The family of late locked-in syndrome sufferer Tony Nicklinson and paralysed road accident victim Paul Lamb have lost their right-to-die challenges. The Court of Appeal upheld a ruling that Mr Nicklinson had not had the right to ask a doctor to end his life. His widow is planning a further appeal.
Mr Lamb who won a battle to join the Nicklinson case also plans to appeal.
But a third paralysed man won his case seeking clearer prosecution guidance for health workers who help others die.
The man, known only as Martin, wants it to be lawful for a doctor or nurse to help him travel abroad to die with the help of a suicide organisation in Switzerland. His wife and other family want no involvement in his suicide.
The Director of Public Prosecutions, who would be required to clarify his guidance, is seeking to appeal to the Supreme Court against the decision in Martin’s case.
‘Conscience of the nation’
In the Nicklinson and Lamb case, the decision centred on whether the High Court was right in originally ruling that Parliament, not judges should decide whether the law on assisted dying should change.

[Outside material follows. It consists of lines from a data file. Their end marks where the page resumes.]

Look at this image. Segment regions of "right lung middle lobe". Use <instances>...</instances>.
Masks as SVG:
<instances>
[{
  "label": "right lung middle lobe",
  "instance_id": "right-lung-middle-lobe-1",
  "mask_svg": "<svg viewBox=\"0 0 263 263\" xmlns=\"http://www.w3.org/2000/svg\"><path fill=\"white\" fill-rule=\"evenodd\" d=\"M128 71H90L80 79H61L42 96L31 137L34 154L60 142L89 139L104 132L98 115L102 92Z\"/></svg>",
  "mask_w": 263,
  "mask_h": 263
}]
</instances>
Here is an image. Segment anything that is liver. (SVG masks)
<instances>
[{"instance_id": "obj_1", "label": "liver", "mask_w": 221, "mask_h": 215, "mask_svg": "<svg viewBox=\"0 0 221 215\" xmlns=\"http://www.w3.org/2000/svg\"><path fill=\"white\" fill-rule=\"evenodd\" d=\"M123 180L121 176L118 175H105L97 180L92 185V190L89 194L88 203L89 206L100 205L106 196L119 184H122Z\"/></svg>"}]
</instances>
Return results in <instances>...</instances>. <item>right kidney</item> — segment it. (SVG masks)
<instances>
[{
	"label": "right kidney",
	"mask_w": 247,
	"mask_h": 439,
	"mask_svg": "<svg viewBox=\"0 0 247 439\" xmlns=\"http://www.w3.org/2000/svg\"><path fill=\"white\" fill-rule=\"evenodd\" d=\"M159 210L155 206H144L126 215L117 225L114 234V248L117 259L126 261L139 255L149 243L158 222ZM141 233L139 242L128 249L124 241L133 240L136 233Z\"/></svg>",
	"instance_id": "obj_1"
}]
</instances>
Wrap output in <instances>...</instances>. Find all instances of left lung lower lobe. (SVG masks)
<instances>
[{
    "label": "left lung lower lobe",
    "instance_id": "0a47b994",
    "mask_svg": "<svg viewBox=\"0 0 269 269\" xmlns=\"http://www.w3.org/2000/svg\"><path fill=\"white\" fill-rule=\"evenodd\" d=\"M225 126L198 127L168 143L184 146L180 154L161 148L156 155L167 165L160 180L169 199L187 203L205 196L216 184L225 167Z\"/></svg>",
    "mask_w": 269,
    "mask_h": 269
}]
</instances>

The three Court of Appeal judges unanimously dismissed Mrs Nicklinson and Paul Lamb’s challenge.
In the judgement, the Lord Chief Justice Lord Judge said Parliament represented “the conscience of the nation” when it came to addressing life and death issues, such as abortions and the death penalty.
“Judges, however eminent, do not: our responsibility is to discover the relevant legal principles, and apply the law as we find it.”

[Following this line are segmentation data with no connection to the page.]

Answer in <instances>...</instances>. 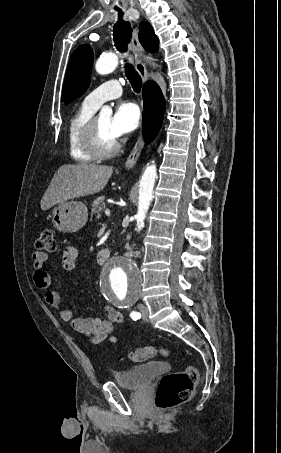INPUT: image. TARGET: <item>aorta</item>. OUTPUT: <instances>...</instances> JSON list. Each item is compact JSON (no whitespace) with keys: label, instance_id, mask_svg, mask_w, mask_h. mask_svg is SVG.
Wrapping results in <instances>:
<instances>
[{"label":"aorta","instance_id":"obj_1","mask_svg":"<svg viewBox=\"0 0 281 453\" xmlns=\"http://www.w3.org/2000/svg\"><path fill=\"white\" fill-rule=\"evenodd\" d=\"M118 65V57L113 54L101 56L96 64V71L101 74L113 72ZM112 109L104 106L101 117H110ZM157 171L155 164L148 165L139 181L138 211L134 218L137 220L138 229L143 228L144 219L153 198ZM142 277L135 262L125 258L109 260L100 275V291L106 301L112 305L120 306L134 303L141 292Z\"/></svg>","mask_w":281,"mask_h":453}]
</instances>
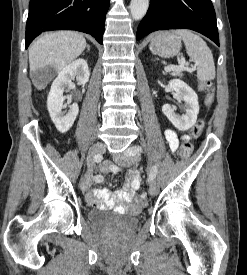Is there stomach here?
Listing matches in <instances>:
<instances>
[{
  "label": "stomach",
  "instance_id": "obj_1",
  "mask_svg": "<svg viewBox=\"0 0 247 275\" xmlns=\"http://www.w3.org/2000/svg\"><path fill=\"white\" fill-rule=\"evenodd\" d=\"M150 49L162 57H173L181 49V38L173 33H162L152 39Z\"/></svg>",
  "mask_w": 247,
  "mask_h": 275
}]
</instances>
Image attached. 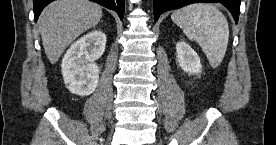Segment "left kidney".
Listing matches in <instances>:
<instances>
[{
	"label": "left kidney",
	"mask_w": 276,
	"mask_h": 145,
	"mask_svg": "<svg viewBox=\"0 0 276 145\" xmlns=\"http://www.w3.org/2000/svg\"><path fill=\"white\" fill-rule=\"evenodd\" d=\"M177 61L181 69L189 74H197L202 70L197 53L184 41L176 44Z\"/></svg>",
	"instance_id": "obj_1"
}]
</instances>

Widow Jane Nicklinson told the BBC she was “very, very disappointed” by the ruling, but “not totally surprised”.
“They are not going to get rid of us that easily,” she said, as she explained she would be seeking permission to appeal to the Supreme Court.
She added that it was a very complicated legal matter.
“Although we lost, the legal team are quite pleased with the outcome – the appeal judges actually upheld a couple of points which the High Court rejected, which is a step forward.”
Mr Nicklinson died naturally at his home in Wiltshire last year.
Paul Lamb wanted the law changed so any doctor who helped him die would have a defence against the charge of murder.
The 57-year-old from Leeds has been almost completely paralysed from the neck down since a car accident 23 years ago and says he is in constant pain.
Dr Andrew Fergusson, of the Care not Killing campaign group, welcomed the Nicklinson and Lamb ruling, saying: “All three judges were very clear on legal, and I think ethical, grounds as well, that the law, if it’s to be changed, must be changed by parliament alone. The courts cannot do it.”
Geoffrey Robertson QC said: “The judges feel very sympathetic to people who are dying and want to speed their end – as everyone would.
“Judges, much as they would like to, can’t make the law conform with humanity if the law is clear and parliament hasn’t acted.”